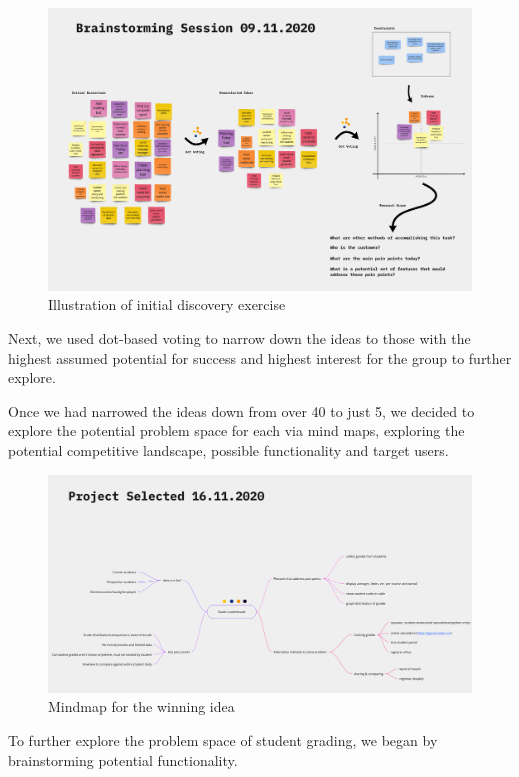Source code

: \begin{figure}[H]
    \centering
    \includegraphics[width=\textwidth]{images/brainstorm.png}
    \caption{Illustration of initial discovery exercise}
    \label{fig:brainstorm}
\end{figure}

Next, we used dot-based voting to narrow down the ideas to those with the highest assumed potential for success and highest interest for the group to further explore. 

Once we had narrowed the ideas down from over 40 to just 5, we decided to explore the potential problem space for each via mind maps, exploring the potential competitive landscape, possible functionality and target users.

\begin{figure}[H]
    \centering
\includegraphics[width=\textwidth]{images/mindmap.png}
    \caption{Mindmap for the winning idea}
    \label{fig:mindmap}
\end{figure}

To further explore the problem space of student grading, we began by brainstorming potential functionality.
┄┄┄┄┄┄┄┄┄┄┄┄┄┄┄┄┄┄┄┄
- TASK -
Read each line of the material, and wherever the word "images" turns up, copy that line.

- TASK ANSWER -
    \includegraphics[width=\textwidth]{images/brainstorm.png}
\includegraphics[width=\textwidth]{images/mindmap.png}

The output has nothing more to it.